▶ **Vorliegender Text**:
§

2) Linke Politik macht den Fehler, die Arbeiterklasse nicht in ihrer Ganzheit anzusprechen, sondern vertritt ein Minderheitenverständnis von Arbeiterklasse. Das heißt, Mitglieder der Arbeiterklasse sind für manche linke Parteien heute häufig nur die Menschen, die arm oder GeringverdienerInnen sind und die bereits linke Politik unterstützen.

Jedoch ist die Arbeiterklasse klar ökonomisch definiert, im Sinne von ökonomischer Macht. Eine kleine Machtelite von KapitalistInnen regiert uns. Die Macht über ökonomische Prozesse für uns zu gewinnen, war der Kern sozialistischer und sozialdemokratischer Politik, als sie noch erfolgreich war. Und hier müssen wir auch wieder hin.

Zur alten Bewegung zurück und weit über sie hinaus

Selbst im an sich für sie erfolgreichen 19. und frühen 20. Jahrhundert, haben Sozialistinnen und SozialdemokratInnen den Fehler gemacht, „Arbeiterklasse“ zu exklusiv zu verwenden. Wenn auch sehr viel inklusiver als heute.

Sie hatten vielerorts nicht die Landbevölkerung, Bauern und die „Mittelklasse“ angesprochen. Das bedeutete nicht selten den Untergang linker Bewegungen. Denn die zu Unrecht ausgeschlossenen Bevölkerungsteile liefen so anderen politischen Bewegungen zu: Im besten Fall konservativen Parteien, im schlimmsten Fall, faschistischen.

Ähnliche Phänomene sehen wir heute. Gewaltige Anteile der Arbeiterklasse laufen RechtspopulistInnen und NeofaschistInnen zu, da linke Politik keine Klassenpolitik betreibt, die die Massen anzusprechen scheint. Schlimmer noch, linke Politik nimmt heute diesen entfremdeten Massen das Recht, sich als Arbeiterklasse zu identifizieren, und unterminiert somit die Möglichkeit, sie für linke Politik (zurück-)zugewinnen.

§

▶ **Zu bearbeitende Aufgaben**:
(A) Wie ist die Arbeiterklasse laut dem Text über linke Politik und die Arbeiterklasse definiert?
(B) Erläutern Sie anhand des Textes über linke Politik und die Arbeiterklasse, warum es nicht selten den Untergang linker Bewegungen bedeutete, dass Landbevölkerung, Bauern und „Mittelklasse“ nicht angesprochen wurden.
(C) Knüpfen Sie an den letzten Satz des Textes über linke Politik und die Arbeiterklasse an, und führen Sie diesen Text weiter.

▶ **Daten zur Auswertung**:

§

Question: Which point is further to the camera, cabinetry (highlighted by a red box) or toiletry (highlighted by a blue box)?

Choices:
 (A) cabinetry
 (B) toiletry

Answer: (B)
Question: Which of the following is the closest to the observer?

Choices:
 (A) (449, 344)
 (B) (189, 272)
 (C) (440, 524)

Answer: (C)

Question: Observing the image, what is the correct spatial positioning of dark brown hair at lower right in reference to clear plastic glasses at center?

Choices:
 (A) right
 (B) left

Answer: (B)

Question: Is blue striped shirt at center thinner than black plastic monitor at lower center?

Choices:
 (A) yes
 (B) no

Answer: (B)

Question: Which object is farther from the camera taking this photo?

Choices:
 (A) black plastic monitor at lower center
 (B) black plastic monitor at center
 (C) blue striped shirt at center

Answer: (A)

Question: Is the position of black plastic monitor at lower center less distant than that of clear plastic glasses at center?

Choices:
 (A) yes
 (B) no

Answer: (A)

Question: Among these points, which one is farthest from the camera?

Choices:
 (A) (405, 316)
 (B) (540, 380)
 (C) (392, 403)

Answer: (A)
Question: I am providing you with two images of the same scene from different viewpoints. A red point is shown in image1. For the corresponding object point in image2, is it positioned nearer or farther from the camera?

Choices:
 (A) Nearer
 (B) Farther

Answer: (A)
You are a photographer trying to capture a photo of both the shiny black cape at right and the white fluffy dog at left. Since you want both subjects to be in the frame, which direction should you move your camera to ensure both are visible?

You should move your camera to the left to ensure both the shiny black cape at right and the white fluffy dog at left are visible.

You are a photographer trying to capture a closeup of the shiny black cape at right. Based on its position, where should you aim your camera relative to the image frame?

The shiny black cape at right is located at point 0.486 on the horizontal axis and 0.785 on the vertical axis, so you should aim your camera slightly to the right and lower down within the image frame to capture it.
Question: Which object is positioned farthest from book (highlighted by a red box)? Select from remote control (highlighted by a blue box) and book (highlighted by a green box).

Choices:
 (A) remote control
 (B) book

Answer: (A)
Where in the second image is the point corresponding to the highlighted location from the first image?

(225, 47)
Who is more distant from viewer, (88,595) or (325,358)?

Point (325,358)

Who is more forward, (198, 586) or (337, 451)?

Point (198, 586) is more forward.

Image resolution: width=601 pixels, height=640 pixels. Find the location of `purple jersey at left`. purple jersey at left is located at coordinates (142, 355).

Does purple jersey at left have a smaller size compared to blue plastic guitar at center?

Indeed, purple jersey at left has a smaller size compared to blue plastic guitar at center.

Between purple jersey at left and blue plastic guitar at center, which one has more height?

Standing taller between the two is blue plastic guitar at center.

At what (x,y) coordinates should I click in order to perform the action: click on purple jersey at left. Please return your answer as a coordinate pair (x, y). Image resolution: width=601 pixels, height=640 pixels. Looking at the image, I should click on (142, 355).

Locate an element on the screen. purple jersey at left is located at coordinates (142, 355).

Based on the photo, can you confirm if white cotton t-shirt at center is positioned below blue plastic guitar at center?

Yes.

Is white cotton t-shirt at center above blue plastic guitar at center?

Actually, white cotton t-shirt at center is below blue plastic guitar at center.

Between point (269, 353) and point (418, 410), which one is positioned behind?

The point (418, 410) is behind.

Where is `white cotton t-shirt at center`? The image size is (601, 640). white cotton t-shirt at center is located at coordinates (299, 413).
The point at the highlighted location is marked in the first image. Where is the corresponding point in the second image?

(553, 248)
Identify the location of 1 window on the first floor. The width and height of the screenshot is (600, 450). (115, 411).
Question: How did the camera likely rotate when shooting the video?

§

▶ **Lösungen je Aufgabe**:
(A) Sie ist klar ökonomisch definiert, im Sinne von ökonomischer Macht.

(B) Die zu Unrecht ausgeschlossenen Bevölkerungsteile liefen dadurch anderen politischen Bewegungen zu. Im besten Fall waren das konservative Parteien, im schlimmsten Fall faschistische.

(C)
Nach Marx und Engels sind selbst Reiche Teil der Arbeiterklasse

Dieser Fehler ist und war vermeidbar—er hätte nie geschehen dürfen. Er hatte von Anfang an linke Bewegungen geschwächt, Großteile der Arbeiterklasse entfremdet und unsere Feinde stark gemacht.

Bereits Marx und Engels hatten im Kommunistischen Manifest jenen Punkt festgestellt, für den ich hier auch argumentiere: Fast alle von uns sind bzw. werden Teil der Arbeiterklasse:

Die bisherigen kleinen Mittelstände, die kleinen Industriellen, Kaufleute und Rentiers, die Handwerker und Bauern, alle diese Klassen fallen ins Proletariat hinab, teils dadurch, daß ihr kleines Kapital für den Betrieb der großen Industrie nicht ausreicht und der Konkurrenz mit den größeren Kapitalisten erliegt, teils dadurch, daß ihre Geschicklichkeit von neuen Produktionsweisen entwertet wird. So rekrutiert sich das Proletariat aus allen Klassen der Bevölkerung.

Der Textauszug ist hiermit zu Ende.